---- EXERCISE INPUT

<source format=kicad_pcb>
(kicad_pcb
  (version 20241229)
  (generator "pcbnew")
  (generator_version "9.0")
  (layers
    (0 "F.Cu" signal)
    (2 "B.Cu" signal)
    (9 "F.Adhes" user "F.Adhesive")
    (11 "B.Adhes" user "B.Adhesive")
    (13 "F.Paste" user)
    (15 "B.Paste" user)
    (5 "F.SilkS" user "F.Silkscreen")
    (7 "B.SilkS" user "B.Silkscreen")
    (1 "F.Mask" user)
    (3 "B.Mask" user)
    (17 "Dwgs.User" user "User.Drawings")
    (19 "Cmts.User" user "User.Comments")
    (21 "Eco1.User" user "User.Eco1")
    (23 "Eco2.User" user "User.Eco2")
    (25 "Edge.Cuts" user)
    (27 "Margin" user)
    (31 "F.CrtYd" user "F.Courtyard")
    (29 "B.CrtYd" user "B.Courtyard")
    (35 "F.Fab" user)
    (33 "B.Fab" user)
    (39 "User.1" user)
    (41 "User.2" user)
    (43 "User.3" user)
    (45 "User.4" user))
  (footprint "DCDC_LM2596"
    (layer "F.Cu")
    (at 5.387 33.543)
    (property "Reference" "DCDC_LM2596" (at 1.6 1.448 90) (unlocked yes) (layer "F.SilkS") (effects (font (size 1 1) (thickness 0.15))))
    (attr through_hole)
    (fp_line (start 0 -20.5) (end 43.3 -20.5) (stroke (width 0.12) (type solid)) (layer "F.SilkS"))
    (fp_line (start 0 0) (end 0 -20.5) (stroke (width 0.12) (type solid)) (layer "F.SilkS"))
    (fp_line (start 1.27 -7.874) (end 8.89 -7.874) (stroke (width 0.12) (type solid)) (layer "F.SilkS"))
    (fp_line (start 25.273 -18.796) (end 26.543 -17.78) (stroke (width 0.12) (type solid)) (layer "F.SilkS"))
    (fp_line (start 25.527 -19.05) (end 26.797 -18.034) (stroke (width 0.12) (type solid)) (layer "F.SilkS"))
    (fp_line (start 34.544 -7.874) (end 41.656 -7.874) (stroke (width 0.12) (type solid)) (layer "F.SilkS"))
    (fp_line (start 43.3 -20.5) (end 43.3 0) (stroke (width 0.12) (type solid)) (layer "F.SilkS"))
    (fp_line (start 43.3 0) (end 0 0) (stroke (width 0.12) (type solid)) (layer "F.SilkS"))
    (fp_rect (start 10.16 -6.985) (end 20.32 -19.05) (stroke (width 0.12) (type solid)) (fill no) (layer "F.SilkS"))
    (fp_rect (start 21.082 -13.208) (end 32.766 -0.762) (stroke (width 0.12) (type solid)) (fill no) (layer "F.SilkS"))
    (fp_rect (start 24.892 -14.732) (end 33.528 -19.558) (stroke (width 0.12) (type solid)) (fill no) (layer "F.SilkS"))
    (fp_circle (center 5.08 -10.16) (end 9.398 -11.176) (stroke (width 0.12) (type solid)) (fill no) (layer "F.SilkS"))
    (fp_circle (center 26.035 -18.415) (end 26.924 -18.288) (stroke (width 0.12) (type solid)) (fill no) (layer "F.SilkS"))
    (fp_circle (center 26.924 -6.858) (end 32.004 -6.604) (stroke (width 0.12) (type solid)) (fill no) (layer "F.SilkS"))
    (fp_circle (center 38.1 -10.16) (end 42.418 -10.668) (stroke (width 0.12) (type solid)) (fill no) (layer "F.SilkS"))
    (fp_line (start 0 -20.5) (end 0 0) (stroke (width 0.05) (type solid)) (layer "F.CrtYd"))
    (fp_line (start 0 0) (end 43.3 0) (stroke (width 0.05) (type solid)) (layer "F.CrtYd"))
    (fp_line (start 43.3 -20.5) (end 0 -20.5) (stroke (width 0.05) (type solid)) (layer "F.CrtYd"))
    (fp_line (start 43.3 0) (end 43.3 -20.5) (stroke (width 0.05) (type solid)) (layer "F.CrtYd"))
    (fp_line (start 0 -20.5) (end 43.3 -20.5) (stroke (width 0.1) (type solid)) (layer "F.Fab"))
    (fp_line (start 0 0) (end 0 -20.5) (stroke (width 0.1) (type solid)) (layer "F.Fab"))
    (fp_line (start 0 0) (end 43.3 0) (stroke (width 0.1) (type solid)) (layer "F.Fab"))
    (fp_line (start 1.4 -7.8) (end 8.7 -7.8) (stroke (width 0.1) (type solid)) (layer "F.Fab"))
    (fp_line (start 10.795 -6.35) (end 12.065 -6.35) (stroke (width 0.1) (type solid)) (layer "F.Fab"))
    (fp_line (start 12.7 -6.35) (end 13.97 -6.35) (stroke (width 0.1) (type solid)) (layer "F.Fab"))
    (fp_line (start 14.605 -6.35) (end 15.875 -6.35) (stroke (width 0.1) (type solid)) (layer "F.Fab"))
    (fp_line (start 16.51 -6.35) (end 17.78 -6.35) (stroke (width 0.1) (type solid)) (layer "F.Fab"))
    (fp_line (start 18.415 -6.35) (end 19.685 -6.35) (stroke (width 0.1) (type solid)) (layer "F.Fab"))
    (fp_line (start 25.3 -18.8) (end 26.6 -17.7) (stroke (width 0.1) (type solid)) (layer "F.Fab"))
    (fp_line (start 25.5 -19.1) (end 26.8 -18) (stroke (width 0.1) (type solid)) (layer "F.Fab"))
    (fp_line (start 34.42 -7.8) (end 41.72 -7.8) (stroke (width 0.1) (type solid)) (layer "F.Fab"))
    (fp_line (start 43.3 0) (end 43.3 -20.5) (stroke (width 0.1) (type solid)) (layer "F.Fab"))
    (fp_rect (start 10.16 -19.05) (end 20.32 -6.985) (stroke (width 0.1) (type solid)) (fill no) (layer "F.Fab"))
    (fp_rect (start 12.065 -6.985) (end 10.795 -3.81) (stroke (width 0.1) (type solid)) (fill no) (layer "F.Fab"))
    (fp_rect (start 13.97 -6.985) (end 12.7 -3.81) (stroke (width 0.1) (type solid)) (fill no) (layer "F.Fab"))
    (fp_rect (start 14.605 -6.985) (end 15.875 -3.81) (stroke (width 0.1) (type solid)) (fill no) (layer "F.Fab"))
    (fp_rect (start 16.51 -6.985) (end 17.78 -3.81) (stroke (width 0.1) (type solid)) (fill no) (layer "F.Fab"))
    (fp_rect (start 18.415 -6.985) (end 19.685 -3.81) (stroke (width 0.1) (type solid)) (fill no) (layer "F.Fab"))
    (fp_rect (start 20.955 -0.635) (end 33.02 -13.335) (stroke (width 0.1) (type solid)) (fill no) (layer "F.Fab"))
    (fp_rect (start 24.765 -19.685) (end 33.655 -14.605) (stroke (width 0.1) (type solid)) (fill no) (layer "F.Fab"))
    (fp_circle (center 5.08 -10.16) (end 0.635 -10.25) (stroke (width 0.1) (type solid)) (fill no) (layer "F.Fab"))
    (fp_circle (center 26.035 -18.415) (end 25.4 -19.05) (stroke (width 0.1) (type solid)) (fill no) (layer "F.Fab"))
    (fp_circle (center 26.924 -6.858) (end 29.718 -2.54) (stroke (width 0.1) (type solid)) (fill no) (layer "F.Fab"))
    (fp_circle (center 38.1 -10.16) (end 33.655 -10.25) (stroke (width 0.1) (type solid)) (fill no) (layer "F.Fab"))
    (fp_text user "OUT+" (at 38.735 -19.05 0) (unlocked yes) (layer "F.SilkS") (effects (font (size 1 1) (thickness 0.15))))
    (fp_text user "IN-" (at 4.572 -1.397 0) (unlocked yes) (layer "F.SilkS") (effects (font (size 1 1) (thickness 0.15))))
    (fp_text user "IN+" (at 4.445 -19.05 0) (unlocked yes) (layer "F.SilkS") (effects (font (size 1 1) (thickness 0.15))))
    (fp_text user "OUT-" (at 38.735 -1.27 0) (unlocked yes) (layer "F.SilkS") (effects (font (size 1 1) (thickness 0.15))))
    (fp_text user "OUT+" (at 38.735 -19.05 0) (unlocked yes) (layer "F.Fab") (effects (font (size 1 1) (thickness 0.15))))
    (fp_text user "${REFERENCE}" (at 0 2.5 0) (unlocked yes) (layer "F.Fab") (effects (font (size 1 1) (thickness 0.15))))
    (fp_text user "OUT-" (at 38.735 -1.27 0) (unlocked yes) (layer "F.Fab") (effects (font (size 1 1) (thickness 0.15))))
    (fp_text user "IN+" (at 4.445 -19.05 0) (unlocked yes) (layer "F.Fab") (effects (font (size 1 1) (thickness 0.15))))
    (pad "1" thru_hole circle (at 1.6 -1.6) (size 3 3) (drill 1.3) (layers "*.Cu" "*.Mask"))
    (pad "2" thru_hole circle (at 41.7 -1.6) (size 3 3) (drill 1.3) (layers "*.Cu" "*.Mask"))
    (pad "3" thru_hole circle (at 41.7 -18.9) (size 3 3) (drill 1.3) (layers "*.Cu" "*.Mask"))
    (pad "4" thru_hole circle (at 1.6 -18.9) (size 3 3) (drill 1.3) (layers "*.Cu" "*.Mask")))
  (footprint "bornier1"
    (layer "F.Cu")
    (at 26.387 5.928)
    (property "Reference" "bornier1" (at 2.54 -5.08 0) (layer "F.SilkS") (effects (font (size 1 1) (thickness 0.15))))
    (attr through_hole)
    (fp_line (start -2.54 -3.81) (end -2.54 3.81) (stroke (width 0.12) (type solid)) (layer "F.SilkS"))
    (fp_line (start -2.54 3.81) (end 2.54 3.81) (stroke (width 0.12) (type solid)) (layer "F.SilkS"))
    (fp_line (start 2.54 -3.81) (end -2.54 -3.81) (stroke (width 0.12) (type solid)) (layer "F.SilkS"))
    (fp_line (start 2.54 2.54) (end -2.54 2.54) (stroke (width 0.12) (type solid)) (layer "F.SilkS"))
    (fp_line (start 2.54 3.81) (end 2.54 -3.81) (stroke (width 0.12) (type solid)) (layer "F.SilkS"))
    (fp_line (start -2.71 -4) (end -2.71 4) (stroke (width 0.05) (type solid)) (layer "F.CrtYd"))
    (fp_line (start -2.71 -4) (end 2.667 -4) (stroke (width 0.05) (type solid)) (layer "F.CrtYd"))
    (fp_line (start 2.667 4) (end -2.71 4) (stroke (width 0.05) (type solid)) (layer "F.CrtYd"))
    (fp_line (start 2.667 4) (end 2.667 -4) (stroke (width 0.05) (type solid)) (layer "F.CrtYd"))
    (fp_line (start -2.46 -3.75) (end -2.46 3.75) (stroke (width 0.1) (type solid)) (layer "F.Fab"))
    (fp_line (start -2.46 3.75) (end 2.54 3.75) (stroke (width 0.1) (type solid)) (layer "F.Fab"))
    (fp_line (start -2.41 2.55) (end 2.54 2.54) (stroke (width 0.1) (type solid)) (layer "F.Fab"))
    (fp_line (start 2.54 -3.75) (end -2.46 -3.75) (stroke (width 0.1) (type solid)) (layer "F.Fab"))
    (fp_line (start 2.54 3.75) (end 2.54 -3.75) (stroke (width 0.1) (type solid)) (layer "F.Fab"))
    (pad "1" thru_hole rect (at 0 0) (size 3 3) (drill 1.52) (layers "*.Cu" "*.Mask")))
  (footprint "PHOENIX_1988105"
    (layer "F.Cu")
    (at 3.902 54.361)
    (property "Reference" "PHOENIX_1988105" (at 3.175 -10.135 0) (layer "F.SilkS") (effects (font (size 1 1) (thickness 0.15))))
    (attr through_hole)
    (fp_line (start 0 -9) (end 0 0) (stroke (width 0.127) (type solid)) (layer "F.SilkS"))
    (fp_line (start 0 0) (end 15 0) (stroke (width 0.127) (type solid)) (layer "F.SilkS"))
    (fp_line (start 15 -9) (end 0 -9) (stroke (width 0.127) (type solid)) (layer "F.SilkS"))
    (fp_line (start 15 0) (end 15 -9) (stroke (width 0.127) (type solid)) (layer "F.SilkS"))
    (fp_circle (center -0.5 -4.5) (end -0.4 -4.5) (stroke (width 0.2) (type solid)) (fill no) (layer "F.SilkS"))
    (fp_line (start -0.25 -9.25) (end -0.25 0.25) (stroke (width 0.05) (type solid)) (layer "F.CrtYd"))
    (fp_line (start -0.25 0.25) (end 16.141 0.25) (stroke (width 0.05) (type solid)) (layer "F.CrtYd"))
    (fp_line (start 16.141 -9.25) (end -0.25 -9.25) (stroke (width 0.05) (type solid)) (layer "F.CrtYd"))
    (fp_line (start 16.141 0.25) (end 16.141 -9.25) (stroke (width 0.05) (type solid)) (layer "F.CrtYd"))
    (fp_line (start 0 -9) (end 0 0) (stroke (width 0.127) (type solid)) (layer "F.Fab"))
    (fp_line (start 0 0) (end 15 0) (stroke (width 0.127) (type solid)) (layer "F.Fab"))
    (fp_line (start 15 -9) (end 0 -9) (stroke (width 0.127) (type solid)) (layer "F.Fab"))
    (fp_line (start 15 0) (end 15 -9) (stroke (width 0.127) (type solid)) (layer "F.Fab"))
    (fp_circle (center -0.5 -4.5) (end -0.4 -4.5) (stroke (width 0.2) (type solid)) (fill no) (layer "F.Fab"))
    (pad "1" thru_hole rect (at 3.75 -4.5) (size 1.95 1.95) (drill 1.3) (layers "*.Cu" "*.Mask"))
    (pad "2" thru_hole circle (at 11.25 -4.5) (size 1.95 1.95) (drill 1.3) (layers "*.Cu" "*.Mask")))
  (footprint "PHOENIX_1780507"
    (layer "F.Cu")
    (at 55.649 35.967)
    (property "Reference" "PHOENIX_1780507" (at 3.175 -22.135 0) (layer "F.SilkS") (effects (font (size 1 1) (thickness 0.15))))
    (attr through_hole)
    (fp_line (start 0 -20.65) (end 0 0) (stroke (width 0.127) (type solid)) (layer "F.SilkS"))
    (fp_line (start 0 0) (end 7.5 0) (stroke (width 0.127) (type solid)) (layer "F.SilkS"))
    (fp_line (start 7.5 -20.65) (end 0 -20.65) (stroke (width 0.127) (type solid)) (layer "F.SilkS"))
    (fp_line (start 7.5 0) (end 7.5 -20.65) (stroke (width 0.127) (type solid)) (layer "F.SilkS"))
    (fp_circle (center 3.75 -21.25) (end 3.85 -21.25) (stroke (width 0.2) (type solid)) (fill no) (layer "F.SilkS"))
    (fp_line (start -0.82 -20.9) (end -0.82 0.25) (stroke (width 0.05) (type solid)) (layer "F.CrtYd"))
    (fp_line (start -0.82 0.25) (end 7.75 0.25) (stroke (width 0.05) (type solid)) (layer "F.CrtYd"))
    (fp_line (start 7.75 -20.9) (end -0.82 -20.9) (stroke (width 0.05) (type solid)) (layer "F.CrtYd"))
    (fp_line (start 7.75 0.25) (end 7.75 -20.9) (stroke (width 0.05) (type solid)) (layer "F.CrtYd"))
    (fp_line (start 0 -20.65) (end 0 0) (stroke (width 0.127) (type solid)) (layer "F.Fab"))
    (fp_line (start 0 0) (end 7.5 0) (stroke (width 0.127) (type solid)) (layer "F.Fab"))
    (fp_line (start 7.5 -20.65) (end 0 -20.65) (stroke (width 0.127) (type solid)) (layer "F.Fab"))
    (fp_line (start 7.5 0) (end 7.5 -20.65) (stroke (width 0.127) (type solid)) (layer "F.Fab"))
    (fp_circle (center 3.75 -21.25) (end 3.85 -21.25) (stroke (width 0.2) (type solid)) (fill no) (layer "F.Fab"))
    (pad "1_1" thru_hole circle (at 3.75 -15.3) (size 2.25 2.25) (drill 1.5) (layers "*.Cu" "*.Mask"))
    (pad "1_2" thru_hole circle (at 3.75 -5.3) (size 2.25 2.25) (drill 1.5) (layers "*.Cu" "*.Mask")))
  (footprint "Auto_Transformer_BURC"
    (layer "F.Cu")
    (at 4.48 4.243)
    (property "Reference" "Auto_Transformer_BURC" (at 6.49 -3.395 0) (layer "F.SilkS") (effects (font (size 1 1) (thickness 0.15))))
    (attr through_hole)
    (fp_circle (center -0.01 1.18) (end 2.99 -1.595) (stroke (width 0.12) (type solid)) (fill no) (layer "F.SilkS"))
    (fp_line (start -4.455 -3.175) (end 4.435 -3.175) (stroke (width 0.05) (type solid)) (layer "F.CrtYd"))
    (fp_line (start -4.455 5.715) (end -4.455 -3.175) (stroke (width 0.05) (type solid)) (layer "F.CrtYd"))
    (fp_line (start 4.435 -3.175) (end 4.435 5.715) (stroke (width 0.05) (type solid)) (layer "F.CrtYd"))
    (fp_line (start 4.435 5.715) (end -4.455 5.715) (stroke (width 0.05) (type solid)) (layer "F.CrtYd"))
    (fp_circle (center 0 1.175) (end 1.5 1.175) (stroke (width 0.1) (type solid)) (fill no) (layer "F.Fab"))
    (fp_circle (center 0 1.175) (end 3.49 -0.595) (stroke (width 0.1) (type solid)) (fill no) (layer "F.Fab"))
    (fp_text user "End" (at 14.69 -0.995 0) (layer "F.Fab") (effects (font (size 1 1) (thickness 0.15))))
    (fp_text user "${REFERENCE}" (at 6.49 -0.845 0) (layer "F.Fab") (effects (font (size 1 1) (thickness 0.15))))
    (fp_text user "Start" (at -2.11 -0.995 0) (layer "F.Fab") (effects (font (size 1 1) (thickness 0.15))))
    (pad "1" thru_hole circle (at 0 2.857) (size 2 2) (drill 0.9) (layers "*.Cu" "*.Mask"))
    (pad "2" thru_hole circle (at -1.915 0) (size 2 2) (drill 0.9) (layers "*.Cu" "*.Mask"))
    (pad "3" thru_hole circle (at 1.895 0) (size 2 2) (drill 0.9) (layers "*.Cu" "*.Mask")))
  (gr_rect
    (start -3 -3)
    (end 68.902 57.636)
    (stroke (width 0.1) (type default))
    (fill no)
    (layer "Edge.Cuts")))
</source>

--------

→ YOUR OBJECTIVE: Each line above from the one with "(fp_circle (center 26.924 -6.858) (end 32.004" up to and including the one with "(fp_line (start 0 0) (end 0 -20.5) (stroke (width 0.1)" must be set down exactly, and no line outside that span may appear.

→ RESPONSE TO THE TASK:
    (fp_circle (center 26.924 -6.858) (end 32.004 -6.604) (stroke (width 0.12) (type solid)) (fill no) (layer "F.SilkS"))
    (fp_circle (center 38.1 -10.16) (end 42.418 -10.668) (stroke (width 0.12) (type solid)) (fill no) (layer "F.SilkS"))
    (fp_line (start 0 -20.5) (end 0 0) (stroke (width 0.05) (type solid)) (layer "F.CrtYd"))
    (fp_line (start 0 0) (end 43.3 0) (stroke (width 0.05) (type solid)) (layer "F.CrtYd"))
    (fp_line (start 43.3 -20.5) (end 0 -20.5) (stroke (width 0.05) (type solid)) (layer "F.CrtYd"))
    (fp_line (start 43.3 0) (end 43.3 -20.5) (stroke (width 0.05) (type solid)) (layer "F.CrtYd"))
    (fp_line (start 0 -20.5) (end 43.3 -20.5) (stroke (width 0.1) (type solid)) (layer "F.Fab"))
    (fp_line (start 0 0) (end 0 -20.5) (stroke (width 0.1) (type solid)) (layer "F.Fab"))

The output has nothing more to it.